Antibiotics for Pelvic Inflammatory Disease (PID)
In each country, there is an accepted treatment protocol for suspected pelvic infection. This is based on local antibiotic sensitivities. The variant that is prevalent in one part of the world may respond to a particular antibiotic but a variant found in another part may be resistant to that antibiotic. It is therefore important for health authorities to keep track of the behaviour of the organisms causing infection in their part of the world.
In the UK, recommended antibiotic regimes are (use one or the other):
v Ofloxacin 400mg twice daily and Metronidazole 400mg twice daily both taken orally for two weeks. Metronidazole can also be taken rectally in the form of suppositories if the patient so prefers.
v Ceftriaxone 250mg single intramuscular injection followed by a two week course of both Doxycycline 100mg once daily and Metronidazole 400mg twice daily.
These regimes consisting of strong and broad spectrum antibiotics are meant to cover most of the potential causes of pelvic infection including gonorrhoea, Chlamydia and anaerobic bacteria. These regimens remain effective even for those women with concurrent HIV infection.
When the disease is clinically severe, the patient should be admitted and treatment given on an inpatient basis. This may also be necessary if surgical intervention is likely to be required such as in a case of a pelvic abscess.

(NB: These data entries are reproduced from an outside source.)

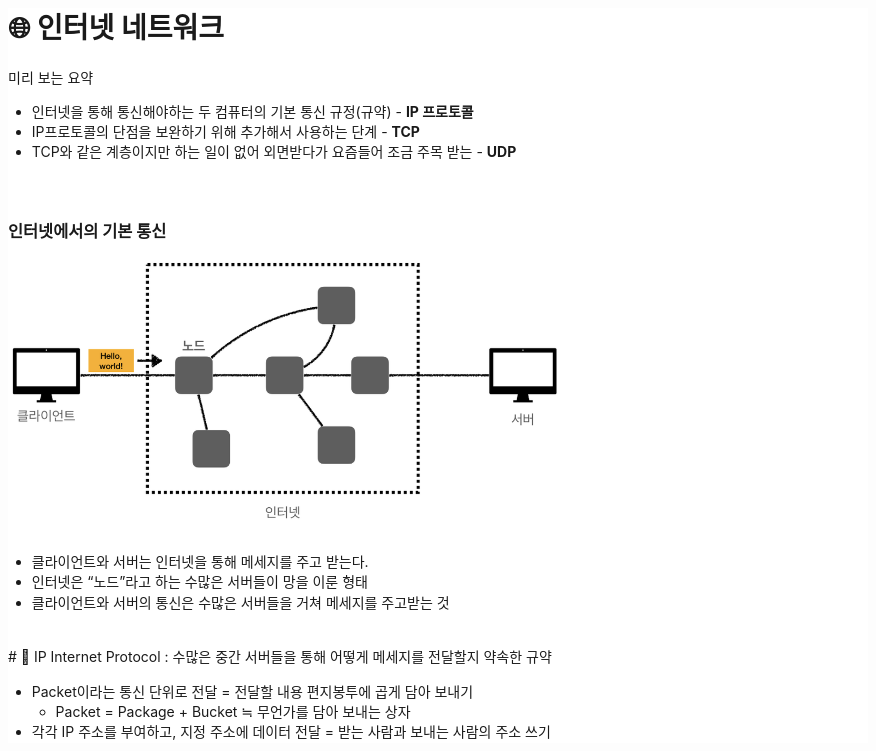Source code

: # 🌐 인터넷 네트워크
미리 보는 요약
- 인터넷을 통해 통신해야하는 두 컴퓨터의 기본 통신 규정(규약) - **IP 프로토콜**
- IP프로토콜의 단점을 보완하기 위해 추가해서 사용하는 단계 - **TCP**
- TCP와 같은 계층이지만 하는 일이 없어 외면받다가 요즘들어 조금 주목 받는 - **UDP**

<br/>

###  인터넷에서의 기본 통신
<img src="images/internet.png" width="550">
<br/>

- 클라이언트와 서버는 인터넷을 통해 메세지를 주고 받는다.
- 인터넷은 “노드”라고 하는 수많은 서버들이 망을 이룬 형태
- 클라이언트와 서버의 통신은 수많은 서버들을 거쳐 메세지를 주고받는 것

<br/>
# 📨 IP
Internet Protocol : 수많은 중간 서버들을 통해 어떻게 메세지를 전달할지 약속한 규약

- Packet이라는 통신 단위로 전달 = 전달할 내용 편지봉투에 곱게 담아 보내기
    - Packet = Package + Bucket ≒ 무언가를 담아 보내는 상자
- 각각 IP 주소를 부여하고, 지정 주소에 데이터 전달 = 받는 사람과 보내는 사람의 주소 쓰기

If it becomes necessary to treat as an inpatient, the antibiotic regimen will normally be adjusted slightly like this:
v Ceftriaxone 2 grams administered intravenously once daily plus the 14 day course of Doxycycline and Metronidazole described above. The intravenous Ceftriaxone course is stopped once there is clinical improvement.

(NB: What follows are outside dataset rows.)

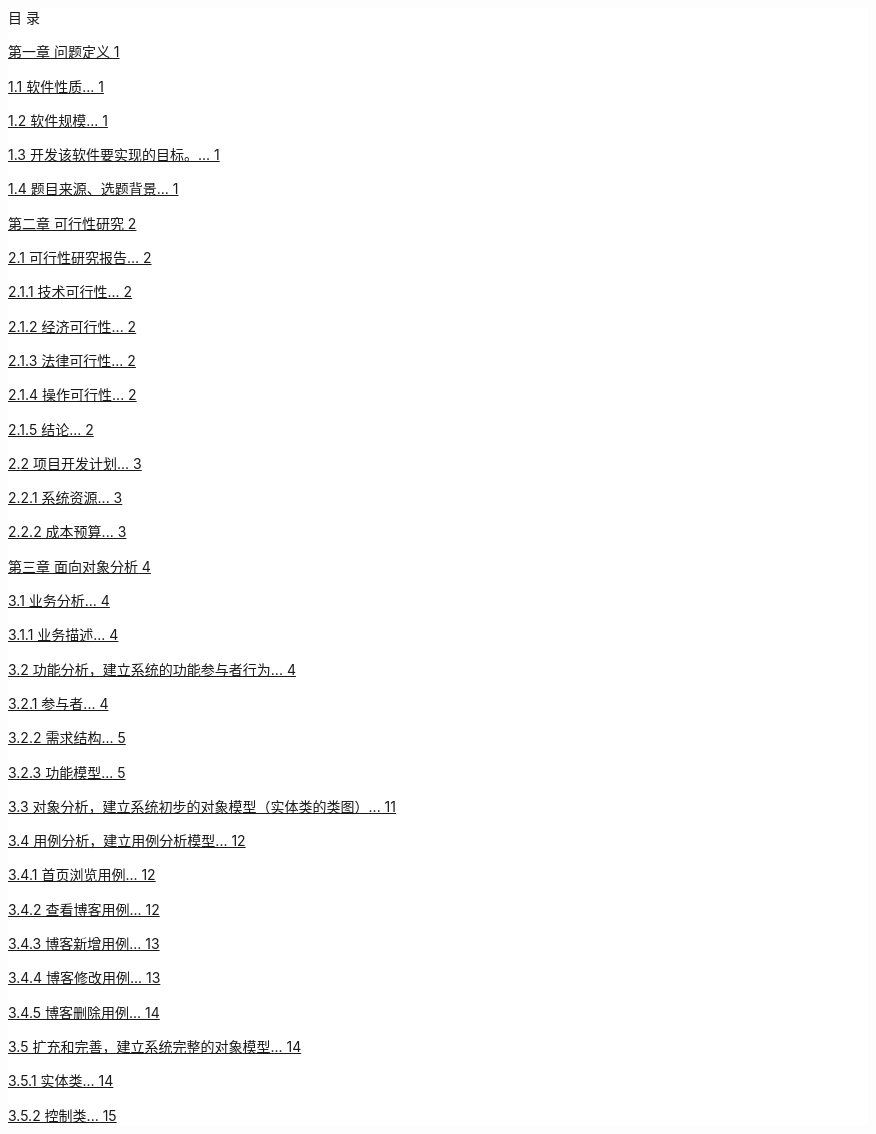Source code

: 目 录

[第一章 问题定义  1](#_Toc28346017)

[1.1 软件性质... 1](#_Toc28346018)

[1.2 软件规模... 1](#_Toc28346019)

[1.3 开发该软件要实现的目标。... 1](#_Toc28346020)

[1.4 题目来源、选题背景... 1](#_Toc28346021)

[第二章 可行性研究  2](#_Toc28346022)

[2.1 可行性研究报告... 2](#_Toc28346023)

[2.1.1 技术可行性... 2](#_Toc28346024)

[2.1.2 经济可行性... 2](#_Toc28346025)

[2.1.3 法律可行性... 2](#_Toc28346026)

[2.1.4 操作可行性... 2](#_Toc28346027)

[2.1.5 结论... 2](#_Toc28346028)

[2.2 项目开发计划... 3](#_Toc28346029)

[2.2.1 系统资源... 3](#_Toc28346030)

[2.2.2 成本预算... 3](#_Toc28346031)

[第三章 面向对象分析  4](#_Toc28346032)

[3.1 业务分析... 4](#_Toc28346033)

[3.1.1 业务描述... 4](#_Toc28346034)

[3.2 功能分析，建立系统的功能参与者行为... 4](#_Toc28346035)

[3.2.1 参与者... 4](#_Toc28346036)

[3.2.2 需求结构... 5](#_Toc28346037)

[3.2.3 功能模型... 5](#_Toc28346038)

[3.3 对象分析，建立系统初步的对象模型（实体类的类图）... 11](#_Toc28346039)

[3.4 用例分析，建立用例分析模型... 12](#_Toc28346040)

[3.4.1 首页浏览用例... 12](#_Toc28346041)

[3.4.2 查看博客用例... 12](#_Toc28346042)

[3.4.3 博客新增用例... 13](#_Toc28346043)

[3.4.4 博客修改用例... 13](#_Toc28346044)

[3.4.5 博客删除用例... 14](#_Toc28346045)

[3.5 扩充和完善，建立系统完整的对象模型... 14](#_Toc28346046)

[3.5.1 实体类... 14](#_Toc28346047)

[3.5.2 控制类... 15](#_Toc28346048)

v Clindamycin 900mg administered intravenously three times daily plus intravenous Gentamicin (dose calculated on the basis of the patient’s body weight). Once the clinical picture improves, these are substituted with oral Clindamycin 450 mg four times daily to complete a 14 day course
v A 14 day course of intravenous Ofloxacin (400mg twice daily) and Metronidazole (500 mg three times daily). This is usually adopted for those patients unable to tolerate oral medication.
It is important to have a repeat test 4 – 6 weeks after completing the course of treatment to ensure the infection has cleared.